I looked at Hyacinthe, who blinked. "I do not understand your words," he said carefully to his mother.


She trembled and lowered the ladle, passing her other hand before her eyes. Her face looked sunken and old. "I know not," she admitted in a thready voice.


"The black boar." I cleared my throat, feeling strangely apologetic. Both of them glanced at me. "It is Cruithne, madame; the words you spoke." I had been so long dissembling among patrons, I was awkward in vaunting my learning. "Do not discount the black boar."


"Well, then." Her expression cleared, resuming its usual dour mien. Her jaw jutted forward obstinately, defying me and my knowledge and my sangoire cloak to contradict her. "There you have it, missy. Do not discount the black boar."


It was my second such prophesy granted free of charge by the mother of the Prince of Travellers and my one true friend; and as clear as the first had been, the second was oblique. I looked once more at Hyacinthe, who raised both hands and spread them, shaking his head. Whatever the black boar might be, he knew no better than I.


When I returned home, I related the incident to Delaunay, who had spent the day being fitted for a new suit of clothing. As he misliked wasting overmuch time on tailors, he was in a foul mood and quick to dismiss the warning. "You of all people should know that Tsingani fortune-telling is mere foolery," he said sharply.

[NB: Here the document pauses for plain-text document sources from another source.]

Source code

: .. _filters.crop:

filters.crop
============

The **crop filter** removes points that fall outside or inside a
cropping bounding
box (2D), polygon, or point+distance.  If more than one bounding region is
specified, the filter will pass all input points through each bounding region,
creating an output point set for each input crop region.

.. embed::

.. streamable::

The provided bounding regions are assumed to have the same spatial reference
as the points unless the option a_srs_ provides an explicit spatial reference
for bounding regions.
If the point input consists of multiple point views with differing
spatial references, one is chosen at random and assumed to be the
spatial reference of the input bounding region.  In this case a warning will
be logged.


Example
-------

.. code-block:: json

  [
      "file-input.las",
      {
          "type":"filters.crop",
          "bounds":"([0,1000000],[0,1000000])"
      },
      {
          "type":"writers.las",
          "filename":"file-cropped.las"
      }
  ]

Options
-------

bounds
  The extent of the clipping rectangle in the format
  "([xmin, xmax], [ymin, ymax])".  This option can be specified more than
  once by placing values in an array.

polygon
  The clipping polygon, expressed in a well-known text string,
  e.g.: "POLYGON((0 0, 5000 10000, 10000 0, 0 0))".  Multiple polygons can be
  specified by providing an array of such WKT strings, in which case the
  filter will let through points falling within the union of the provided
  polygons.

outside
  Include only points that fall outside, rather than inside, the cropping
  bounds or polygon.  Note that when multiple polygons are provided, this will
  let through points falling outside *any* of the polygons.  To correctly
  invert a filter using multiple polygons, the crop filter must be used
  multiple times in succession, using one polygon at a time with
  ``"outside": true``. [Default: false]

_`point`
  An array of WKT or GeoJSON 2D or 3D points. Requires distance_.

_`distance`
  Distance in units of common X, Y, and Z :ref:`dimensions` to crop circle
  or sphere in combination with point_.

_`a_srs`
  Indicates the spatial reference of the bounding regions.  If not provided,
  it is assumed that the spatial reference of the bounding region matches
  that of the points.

I stared at Delaunay. "She has the gift. I have seen it. My lord, she did not seek to lie in this, nor before when she told me I would rue the day I unraveled your mystery."


"She . .." Delaunay stopped. "She said that?"


"Yes, my lord."


Alcuin brought the wine-jug over to refill Delaunay's glass. His hair fell forward as he bent to his task and Delaunay ran a shining strand of it through his fingers absentmindedly, gazing at the flame of an oil lamp. "My lord," Alcuin said softly, straightening. "You remember I told you of the whispers of the Alban delegation? The Cruarch's sister had a vision, of a silver swan and a black boar."

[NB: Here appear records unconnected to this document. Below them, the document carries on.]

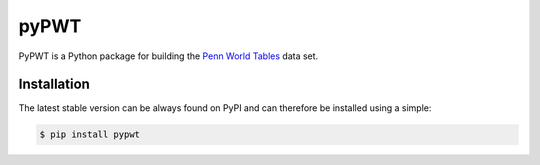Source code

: =====
pyPWT
=====

PyPWT is a Python package for building the `Penn World Tables <http://www.rug.nl/research/ggdc/data/penn-world-table>`_ data set. 

Installation
============
The latest stable version can be always found on PyPI and can therefore be installed using a simple:

.. code-block:: bash

    $ pip install pypwt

"But who is ...?" Delaunay's face changed. "Alcuin, send word on the morrow to Thelesis de Mornay. Tell her I would speak with her."


"As you wish, my lord."


TWENTY


What became of that conversation, I never learned; or at least not until much later, when it mattered no longer. I might have been put out at it, were it not for the fact that my own interests, for a time, outweighed Delaunay's intrigues.

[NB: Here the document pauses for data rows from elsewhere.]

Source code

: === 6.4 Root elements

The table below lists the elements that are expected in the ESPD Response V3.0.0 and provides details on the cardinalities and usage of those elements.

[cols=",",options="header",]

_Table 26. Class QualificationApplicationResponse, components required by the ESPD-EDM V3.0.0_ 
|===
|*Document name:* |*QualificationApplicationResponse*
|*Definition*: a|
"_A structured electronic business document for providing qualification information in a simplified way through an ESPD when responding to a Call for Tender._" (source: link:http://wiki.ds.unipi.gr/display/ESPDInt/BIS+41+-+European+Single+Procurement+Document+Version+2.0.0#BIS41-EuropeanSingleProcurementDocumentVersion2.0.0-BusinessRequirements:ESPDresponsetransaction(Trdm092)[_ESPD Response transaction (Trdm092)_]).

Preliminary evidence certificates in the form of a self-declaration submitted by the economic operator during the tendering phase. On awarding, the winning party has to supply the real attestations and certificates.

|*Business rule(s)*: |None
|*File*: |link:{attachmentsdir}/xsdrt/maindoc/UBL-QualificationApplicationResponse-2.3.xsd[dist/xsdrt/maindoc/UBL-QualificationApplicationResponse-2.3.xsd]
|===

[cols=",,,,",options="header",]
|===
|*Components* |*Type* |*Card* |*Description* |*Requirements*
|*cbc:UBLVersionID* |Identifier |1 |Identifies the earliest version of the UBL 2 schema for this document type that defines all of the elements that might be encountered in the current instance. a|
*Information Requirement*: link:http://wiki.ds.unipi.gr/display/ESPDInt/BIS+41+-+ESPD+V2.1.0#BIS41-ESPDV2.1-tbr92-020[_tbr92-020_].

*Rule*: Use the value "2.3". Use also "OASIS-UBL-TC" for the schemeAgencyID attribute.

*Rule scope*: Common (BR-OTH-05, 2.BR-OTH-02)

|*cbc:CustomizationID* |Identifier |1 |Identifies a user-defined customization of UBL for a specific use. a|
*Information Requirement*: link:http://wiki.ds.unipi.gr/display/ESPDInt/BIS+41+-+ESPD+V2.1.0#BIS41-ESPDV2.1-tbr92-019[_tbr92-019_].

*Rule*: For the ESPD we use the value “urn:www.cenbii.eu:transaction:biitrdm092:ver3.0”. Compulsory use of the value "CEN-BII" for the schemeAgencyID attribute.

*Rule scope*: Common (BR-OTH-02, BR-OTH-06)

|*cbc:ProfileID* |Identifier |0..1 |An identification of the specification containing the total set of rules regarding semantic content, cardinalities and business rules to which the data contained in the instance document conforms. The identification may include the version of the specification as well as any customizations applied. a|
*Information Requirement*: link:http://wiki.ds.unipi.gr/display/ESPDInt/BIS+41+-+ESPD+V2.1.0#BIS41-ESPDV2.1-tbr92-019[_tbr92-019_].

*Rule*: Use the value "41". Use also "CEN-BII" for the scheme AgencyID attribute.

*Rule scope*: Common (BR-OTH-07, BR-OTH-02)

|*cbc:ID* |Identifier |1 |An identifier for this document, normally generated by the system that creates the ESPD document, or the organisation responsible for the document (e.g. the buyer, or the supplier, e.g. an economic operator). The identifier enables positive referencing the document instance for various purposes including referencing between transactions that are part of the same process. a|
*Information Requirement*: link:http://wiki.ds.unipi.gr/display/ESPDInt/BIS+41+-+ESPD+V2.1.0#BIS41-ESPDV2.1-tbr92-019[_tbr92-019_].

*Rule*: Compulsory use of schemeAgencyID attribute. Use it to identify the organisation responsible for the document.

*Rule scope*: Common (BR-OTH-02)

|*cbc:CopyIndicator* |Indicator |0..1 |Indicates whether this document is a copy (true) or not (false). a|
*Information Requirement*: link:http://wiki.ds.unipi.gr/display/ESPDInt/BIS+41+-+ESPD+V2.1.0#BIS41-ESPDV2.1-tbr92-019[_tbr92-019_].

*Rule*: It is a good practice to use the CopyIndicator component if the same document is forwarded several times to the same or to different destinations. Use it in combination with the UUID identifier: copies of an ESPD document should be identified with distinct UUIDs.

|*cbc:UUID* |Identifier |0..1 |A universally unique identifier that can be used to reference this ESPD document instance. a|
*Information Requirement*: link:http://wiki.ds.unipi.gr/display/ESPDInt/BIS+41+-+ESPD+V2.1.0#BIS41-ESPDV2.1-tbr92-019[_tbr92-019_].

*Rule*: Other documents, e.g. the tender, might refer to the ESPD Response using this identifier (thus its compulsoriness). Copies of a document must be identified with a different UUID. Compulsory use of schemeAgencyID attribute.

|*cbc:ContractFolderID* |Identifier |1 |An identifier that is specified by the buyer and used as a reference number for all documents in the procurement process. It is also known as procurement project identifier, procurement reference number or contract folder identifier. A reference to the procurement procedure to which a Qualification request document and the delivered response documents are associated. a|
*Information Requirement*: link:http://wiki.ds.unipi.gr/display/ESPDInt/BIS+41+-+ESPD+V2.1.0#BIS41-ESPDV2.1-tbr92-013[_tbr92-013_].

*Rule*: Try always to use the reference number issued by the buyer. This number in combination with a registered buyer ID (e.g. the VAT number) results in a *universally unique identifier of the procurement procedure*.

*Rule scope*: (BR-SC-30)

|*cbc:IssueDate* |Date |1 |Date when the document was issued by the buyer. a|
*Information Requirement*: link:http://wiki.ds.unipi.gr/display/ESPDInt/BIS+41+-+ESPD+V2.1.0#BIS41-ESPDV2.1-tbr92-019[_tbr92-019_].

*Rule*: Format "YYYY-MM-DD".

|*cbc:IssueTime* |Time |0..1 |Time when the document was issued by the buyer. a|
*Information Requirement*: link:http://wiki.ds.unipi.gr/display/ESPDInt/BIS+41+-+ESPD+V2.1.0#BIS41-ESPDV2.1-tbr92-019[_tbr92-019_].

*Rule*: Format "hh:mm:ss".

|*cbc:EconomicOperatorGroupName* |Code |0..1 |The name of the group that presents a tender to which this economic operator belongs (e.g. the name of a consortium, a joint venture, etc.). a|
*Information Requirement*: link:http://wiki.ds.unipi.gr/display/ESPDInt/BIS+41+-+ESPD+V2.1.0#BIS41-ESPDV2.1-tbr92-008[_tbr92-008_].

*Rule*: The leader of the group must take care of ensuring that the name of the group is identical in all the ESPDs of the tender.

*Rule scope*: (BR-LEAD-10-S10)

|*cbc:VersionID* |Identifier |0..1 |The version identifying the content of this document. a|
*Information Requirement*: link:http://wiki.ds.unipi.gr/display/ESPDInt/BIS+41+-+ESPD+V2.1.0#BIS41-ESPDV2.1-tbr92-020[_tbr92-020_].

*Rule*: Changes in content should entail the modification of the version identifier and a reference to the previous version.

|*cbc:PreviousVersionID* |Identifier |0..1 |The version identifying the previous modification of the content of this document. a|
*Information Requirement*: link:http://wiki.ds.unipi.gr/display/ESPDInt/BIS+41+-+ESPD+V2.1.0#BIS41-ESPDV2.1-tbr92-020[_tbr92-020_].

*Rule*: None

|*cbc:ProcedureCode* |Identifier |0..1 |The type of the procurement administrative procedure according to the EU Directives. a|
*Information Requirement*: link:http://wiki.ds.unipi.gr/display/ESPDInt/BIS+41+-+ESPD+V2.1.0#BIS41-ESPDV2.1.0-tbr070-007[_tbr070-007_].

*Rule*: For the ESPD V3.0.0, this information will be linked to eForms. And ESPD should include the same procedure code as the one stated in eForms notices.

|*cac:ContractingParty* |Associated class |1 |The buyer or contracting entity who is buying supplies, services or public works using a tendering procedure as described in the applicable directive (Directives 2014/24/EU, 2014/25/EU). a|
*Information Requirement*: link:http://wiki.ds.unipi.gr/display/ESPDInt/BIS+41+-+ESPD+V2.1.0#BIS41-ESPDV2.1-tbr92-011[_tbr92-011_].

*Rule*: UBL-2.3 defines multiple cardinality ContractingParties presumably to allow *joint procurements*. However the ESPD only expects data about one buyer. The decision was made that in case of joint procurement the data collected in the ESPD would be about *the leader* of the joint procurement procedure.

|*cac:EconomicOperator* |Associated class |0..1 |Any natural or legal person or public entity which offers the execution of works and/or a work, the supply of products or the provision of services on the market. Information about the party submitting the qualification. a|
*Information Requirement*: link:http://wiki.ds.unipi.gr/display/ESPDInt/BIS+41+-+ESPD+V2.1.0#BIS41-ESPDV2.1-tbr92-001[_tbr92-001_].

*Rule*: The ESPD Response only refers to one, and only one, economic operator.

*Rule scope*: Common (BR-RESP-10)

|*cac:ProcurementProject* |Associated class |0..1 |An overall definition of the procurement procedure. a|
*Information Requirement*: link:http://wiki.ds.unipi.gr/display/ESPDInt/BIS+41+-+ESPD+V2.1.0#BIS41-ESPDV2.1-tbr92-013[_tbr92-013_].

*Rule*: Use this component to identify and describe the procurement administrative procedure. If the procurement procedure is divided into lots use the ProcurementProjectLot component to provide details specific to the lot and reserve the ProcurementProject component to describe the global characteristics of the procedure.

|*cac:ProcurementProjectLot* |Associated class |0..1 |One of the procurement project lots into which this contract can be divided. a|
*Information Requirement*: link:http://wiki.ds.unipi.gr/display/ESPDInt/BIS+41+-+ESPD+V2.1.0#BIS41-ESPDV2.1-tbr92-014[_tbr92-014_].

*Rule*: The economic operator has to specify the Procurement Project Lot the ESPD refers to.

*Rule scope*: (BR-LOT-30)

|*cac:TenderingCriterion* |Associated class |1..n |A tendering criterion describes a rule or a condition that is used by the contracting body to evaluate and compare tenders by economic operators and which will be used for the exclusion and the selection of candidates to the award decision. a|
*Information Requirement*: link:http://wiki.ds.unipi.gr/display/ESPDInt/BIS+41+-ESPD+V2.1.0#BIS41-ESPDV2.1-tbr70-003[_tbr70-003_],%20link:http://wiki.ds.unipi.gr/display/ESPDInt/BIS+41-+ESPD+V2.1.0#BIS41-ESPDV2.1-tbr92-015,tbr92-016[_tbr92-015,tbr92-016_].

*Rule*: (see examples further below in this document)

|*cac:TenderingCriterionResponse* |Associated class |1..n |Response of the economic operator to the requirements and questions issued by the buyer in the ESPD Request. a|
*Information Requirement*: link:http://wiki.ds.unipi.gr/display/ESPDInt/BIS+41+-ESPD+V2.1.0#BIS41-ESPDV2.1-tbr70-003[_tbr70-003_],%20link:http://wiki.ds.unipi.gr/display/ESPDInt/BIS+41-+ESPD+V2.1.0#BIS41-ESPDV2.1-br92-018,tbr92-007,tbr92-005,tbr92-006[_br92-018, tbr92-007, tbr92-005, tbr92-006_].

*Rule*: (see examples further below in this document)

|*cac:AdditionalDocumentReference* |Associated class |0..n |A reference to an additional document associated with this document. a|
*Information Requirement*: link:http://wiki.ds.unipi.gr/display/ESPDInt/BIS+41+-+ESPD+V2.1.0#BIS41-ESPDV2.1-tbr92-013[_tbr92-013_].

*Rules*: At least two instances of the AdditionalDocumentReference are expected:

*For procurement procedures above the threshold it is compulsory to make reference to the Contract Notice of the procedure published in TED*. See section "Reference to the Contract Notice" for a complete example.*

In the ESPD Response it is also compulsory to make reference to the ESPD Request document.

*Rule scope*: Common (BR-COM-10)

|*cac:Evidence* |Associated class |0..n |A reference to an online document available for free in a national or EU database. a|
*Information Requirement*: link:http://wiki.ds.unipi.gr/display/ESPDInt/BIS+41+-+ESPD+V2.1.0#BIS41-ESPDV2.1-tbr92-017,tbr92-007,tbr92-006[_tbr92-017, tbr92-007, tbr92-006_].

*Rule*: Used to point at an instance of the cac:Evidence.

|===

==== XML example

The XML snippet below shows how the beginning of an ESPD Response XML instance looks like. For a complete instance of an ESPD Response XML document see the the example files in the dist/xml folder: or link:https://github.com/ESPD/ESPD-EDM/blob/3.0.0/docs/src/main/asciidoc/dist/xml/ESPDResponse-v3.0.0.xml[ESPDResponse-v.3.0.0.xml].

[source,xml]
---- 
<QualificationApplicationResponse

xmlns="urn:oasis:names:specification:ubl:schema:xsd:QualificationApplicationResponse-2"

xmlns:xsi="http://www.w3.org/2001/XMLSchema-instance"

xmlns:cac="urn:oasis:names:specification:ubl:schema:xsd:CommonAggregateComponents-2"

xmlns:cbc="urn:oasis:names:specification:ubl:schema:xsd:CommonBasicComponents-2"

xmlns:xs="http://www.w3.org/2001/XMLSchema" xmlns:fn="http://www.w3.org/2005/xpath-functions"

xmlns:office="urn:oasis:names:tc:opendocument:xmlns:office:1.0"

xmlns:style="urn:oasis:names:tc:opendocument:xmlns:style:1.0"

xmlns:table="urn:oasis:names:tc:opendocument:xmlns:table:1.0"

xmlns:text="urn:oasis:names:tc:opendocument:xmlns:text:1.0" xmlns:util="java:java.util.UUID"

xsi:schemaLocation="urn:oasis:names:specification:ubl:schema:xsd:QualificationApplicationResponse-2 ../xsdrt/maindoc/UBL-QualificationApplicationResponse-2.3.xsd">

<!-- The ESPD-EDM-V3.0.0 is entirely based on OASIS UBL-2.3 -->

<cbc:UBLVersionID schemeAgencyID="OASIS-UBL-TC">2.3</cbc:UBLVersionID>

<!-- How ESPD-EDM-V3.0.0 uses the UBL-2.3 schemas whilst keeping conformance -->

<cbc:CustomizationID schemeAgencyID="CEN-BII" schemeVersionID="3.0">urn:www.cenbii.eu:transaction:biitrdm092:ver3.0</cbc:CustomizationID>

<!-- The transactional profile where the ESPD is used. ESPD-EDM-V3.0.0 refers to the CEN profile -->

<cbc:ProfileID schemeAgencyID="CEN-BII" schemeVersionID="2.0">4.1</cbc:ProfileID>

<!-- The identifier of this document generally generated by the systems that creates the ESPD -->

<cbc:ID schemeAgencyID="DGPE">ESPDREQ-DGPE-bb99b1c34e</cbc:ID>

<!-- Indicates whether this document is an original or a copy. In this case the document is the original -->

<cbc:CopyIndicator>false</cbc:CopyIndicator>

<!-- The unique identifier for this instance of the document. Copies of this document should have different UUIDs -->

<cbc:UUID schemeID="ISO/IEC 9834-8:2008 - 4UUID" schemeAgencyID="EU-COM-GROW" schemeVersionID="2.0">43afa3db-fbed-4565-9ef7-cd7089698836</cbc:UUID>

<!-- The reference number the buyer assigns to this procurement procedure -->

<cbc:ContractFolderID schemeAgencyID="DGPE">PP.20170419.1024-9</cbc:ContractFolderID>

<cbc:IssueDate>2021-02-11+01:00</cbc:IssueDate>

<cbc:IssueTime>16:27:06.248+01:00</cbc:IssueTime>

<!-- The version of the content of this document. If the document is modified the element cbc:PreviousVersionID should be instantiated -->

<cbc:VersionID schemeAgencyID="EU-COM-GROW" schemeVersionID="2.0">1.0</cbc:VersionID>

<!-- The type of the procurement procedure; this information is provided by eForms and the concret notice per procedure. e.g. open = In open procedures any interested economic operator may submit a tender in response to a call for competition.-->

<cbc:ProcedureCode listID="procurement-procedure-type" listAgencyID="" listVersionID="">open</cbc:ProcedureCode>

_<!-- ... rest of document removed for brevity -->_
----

Melisande Shahrizai was giving a birthday party for Prince Baudoin de Trevalion. She had engaged the whole of Cereus House for an entire night to do it, and we were invited; all three of us.


I had not forgotten the promise she had made me when last we met; I had not forgotten her words when first I met her. You do wish to serve Naamah, don't you child? No matter how many patrons I had had, none of them had ever turned my knees to water with a glance.


If I have not said it, Melisande was exceedingly wealthy. House Shahrizai is prosperous to start, and she had at her disposal as well the estates of two deceased husbands. Indeed, if not for the rumors that surrounded those deaths, it is conceivable that Lyonette de Trevalion would have found Melisande a suitable daughter-in-law, although I doubt it. From what I had heard, she did not strike me as a woman capable of tolerating rivalry among equals.


For my part, I do not believe Melisande Shahrizai killed either of her husbands. Both were very rich and very old, and I do not think she had need. Although she was only sixteen the first time, and nineteen at her second wedding, I would fain believe she was no less calculating then than when first I encountered her; and the woman I knew was far too clever to take an unnecessary risk for mere gold.